Howdy friends. Or shall I say, friend? I have a mystery one of you can help me solve. In order for me to explain this mystery, I’ll be revealing some author-underbelly. Specifically, as it relates to blogging. See, we bloggers have a dashboard, and like a car’s, it tells us all sorts of things. I supposed it’s called a dashboard because it provides information on where our blog is going, how fast, etc.
Here is a screenshot of my WordPress dashboard, December 1, 2021.

Bloggers can see how many hits their site gets in any given day. And we can see the country of origin. For instance, I can see how many people from the US and other countries have visited my site. This day shows Canada, South Africa, and India. Incidentally, it’s not called Indie publishing for nothing. I get more hits from India than any other country, save the US. Indians read a ton.
But that’s not all.
I can see which posts are read on any given day. On days I publish a post, the site hits spike. New post = lots of views. The longer my site goes without new content, the more my viewer numbers dwindle. Fine. Fine. That’s how it works. The dashboard is motivation to publish posts, and it also tells me which posts are the most popular. This tool allows me to respond to readership. You know, give readers the content they dig, based on the data. Very scientific.
What I learned: Brain tumors boost views. My most-read day was the day I had my head cut open. How to get lots of readers: personal calamity.
Meh, I’ll take less readers and a dull existence where I tell you how interesting I think my life is, and you yawn and skip off to CNN or some other place where people are having their heads cut open.
Newer posts get viewed the most. Sometimes a post is featured in another blogger’s site or on a board that gets a ton of traffic.

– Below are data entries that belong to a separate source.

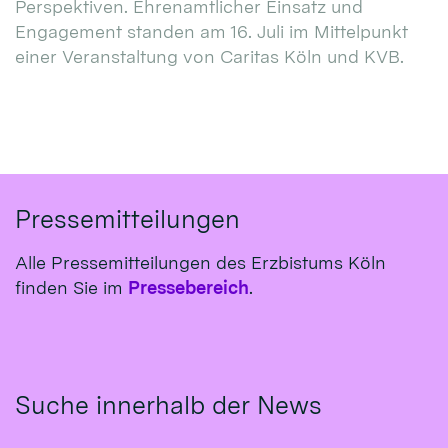
Perspektiven. Ehrenamtlicher Einsatz und
Engagement standen am 16. Juli im Mittelpunkt
einer Veranstaltung von Caritas Köln und KVB.
Pressemitteilungen
Alle Pressemitteilungen des Erzbistums Köln
finden Sie im
Pressebereich
.
Suche innerhalb der News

That will drive readers to an older post. Or popular search terms, etc.
But to my mystery. I wrote a post back in 2017. It’s one of my favorites. I noticed it popping up on my dashboard. At first I gave it no mind because, like I just explained, old posts do show up from time to time for various reasons. But this is different. Someone reads “Rampart” once a week. Faithfully. Who. Are. You?
Is it poor taste, my asking?
As a writer, I often make up stories to go with my reality. I’m asking myself: Why this story? Why once a week? Is it some sort of flash fiction bot that’s honed into my blog? I brought this mystery to my therapist, who can always be counted upon to give me this advice: ask.
Oh, it’s infuriating. She has no idea about the East Coast No-ask Rule. The one where you ask somebody else about the person you’re actually wondering about. I tell her about how So-and-so offended me and I just know X and Y and Z and aren’t I absolutely justified in my thinking? I’ve connected all the dots, I tell her. I’m the best mind reader there is. For me, mind reading’s not a cognitive distortion; it’s a bona fide, resume-worthy skill.
And she gives me the look and says, ask them, Kelly. Ask if So-and-so thinks you’re an A$$. I tell her So-and-so won’t be honest. So-and-so will just say: Of course you’re not an A$$. You’re…opinionated. And Therapist will say I can NOW infer So-and-so thinks I’m an A$$. But I had to ask first.
So I’m asking. Maybe you don’t want to be known. That’s cool. (Not really.) And I’m grateful you like “Rampart” enough to read it more than once.

Not me! LOL
Ha! I don’t think I’ll get an answer, but isn’t it a lovely mystery?
Couldn’t you narrow it down to which country the reader is from as you say it shows in the stats?🕵️♀️ Then go to that country and knock on some doors? Ask around?